* EXERCISE REQUIREMENTS
Copy all records verbatim, images excluded.

Stored items:
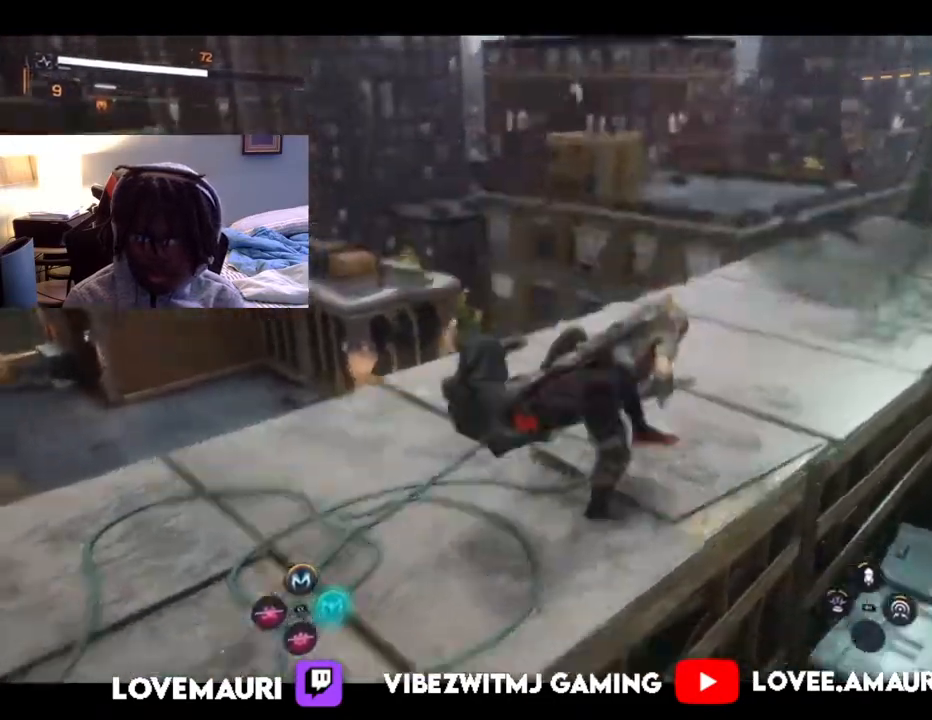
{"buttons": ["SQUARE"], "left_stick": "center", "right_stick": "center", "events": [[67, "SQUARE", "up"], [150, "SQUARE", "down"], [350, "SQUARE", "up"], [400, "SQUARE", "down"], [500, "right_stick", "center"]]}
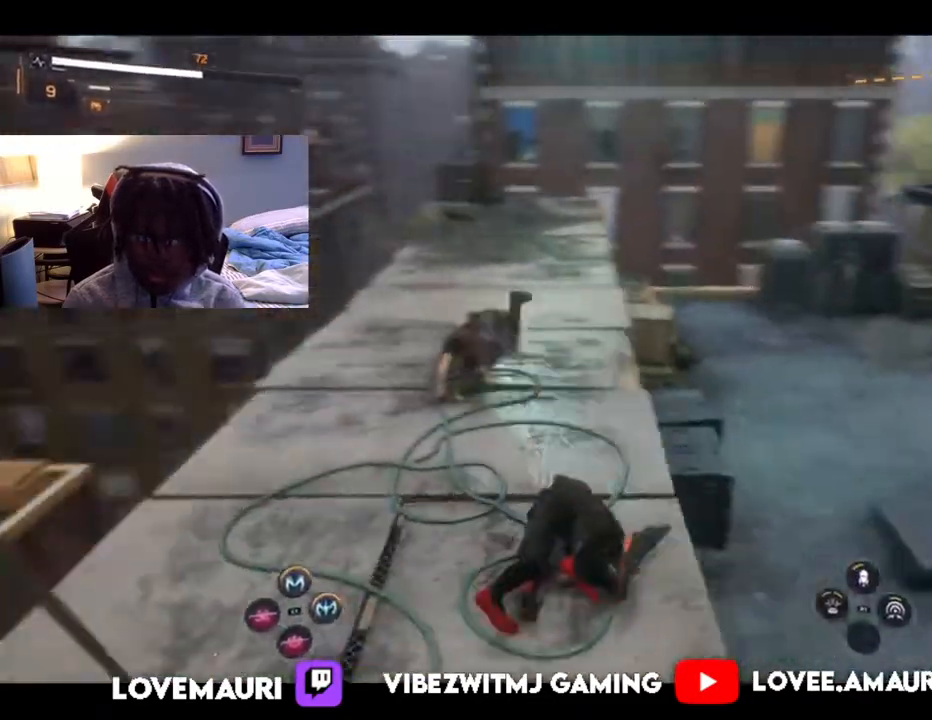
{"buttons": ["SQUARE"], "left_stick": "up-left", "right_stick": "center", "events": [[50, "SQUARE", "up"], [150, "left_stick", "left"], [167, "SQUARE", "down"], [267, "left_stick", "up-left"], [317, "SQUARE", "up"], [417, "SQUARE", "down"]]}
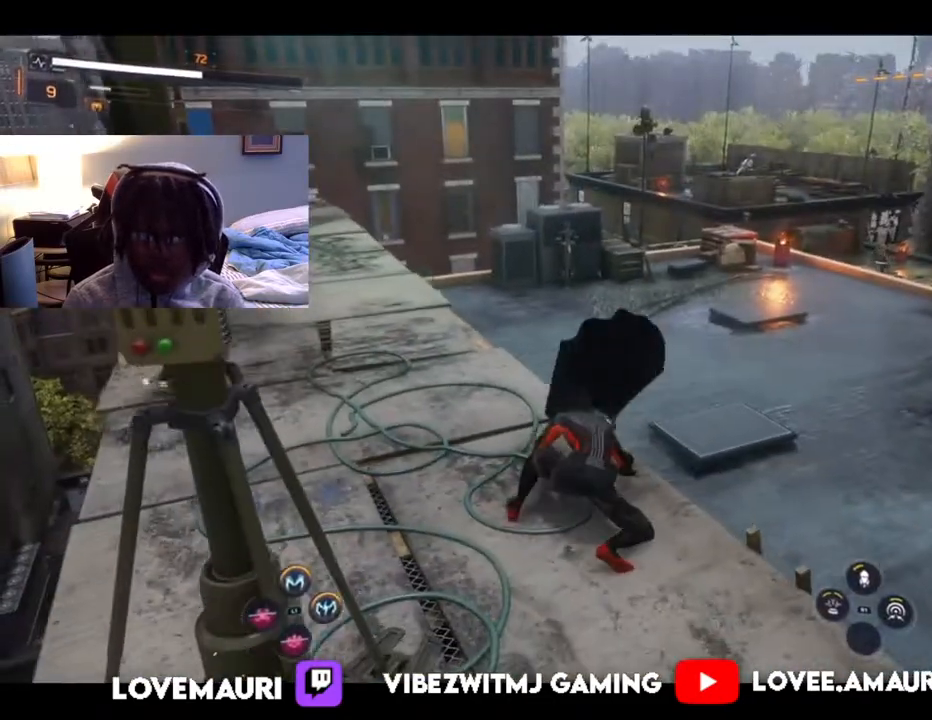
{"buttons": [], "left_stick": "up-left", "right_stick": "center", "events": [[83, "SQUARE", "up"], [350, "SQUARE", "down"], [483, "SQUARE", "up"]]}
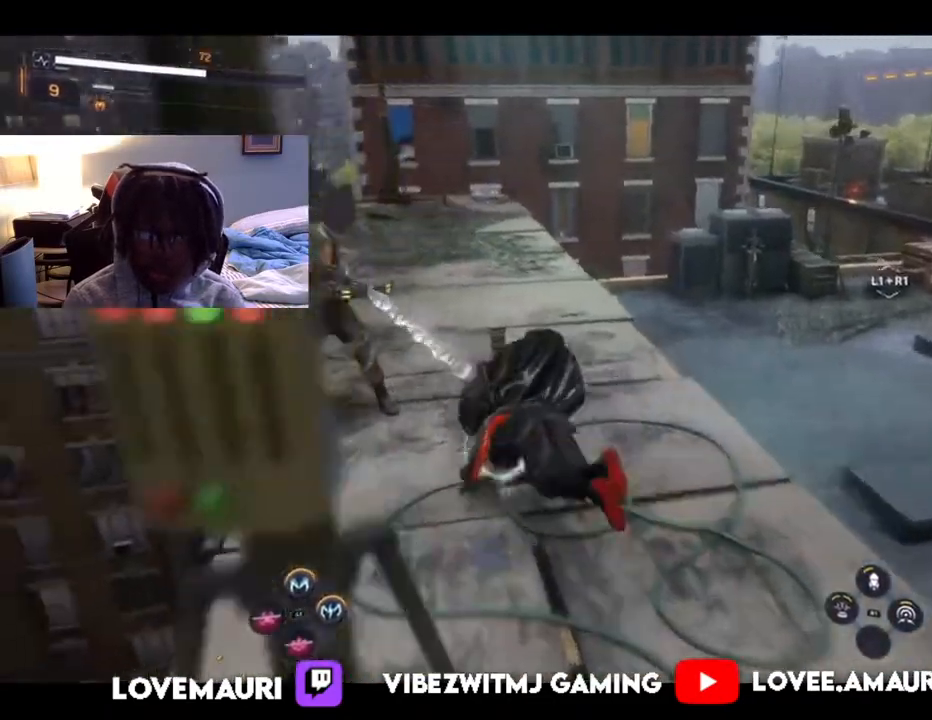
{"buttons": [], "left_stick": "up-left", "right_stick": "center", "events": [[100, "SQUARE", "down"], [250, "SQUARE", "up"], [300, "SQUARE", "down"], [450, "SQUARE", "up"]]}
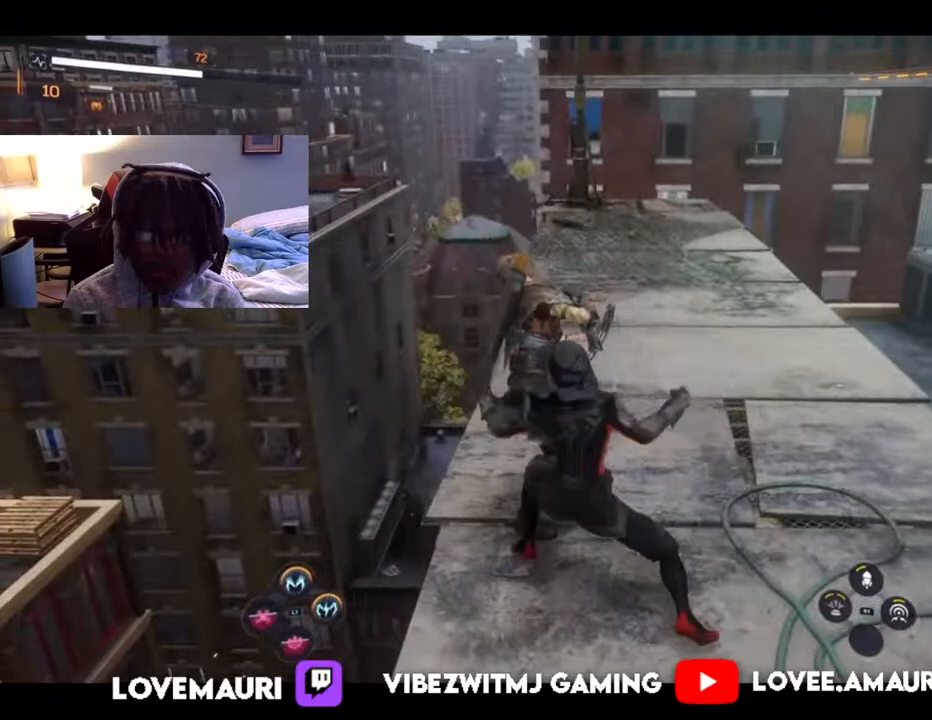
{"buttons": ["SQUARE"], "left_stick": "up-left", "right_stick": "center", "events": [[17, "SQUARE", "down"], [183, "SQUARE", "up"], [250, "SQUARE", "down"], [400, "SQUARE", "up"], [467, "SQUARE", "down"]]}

* EXERCISE OUTPUT
{"buttons": ["SQUARE"], "left_stick": "center", "right_stick": "center", "events": [[67, "SQUARE", "up"], [150, "SQUARE", "down"], [350, "SQUARE", "up"], [400, "SQUARE", "down"], [500, "right_stick", "center"]]}
{"buttons": ["SQUARE"], "left_stick": "up-left", "right_stick": "center", "events": [[50, "SQUARE", "up"], [150, "left_stick", "left"], [167, "SQUARE", "down"], [267, "left_stick", "up-left"], [317, "SQUARE", "up"], [417, "SQUARE", "down"]]}
{"buttons": [], "left_stick": "up-left", "right_stick": "center", "events": [[83, "SQUARE", "up"], [350, "SQUARE", "down"], [483, "SQUARE", "up"]]}
{"buttons": [], "left_stick": "up-left", "right_stick": "center", "events": [[100, "SQUARE", "down"], [250, "SQUARE", "up"], [300, "SQUARE", "down"], [450, "SQUARE", "up"]]}
{"buttons": ["SQUARE"], "left_stick": "up-left", "right_stick": "center", "events": [[17, "SQUARE", "down"], [183, "SQUARE", "up"], [250, "SQUARE", "down"], [400, "SQUARE", "up"], [467, "SQUARE", "down"]]}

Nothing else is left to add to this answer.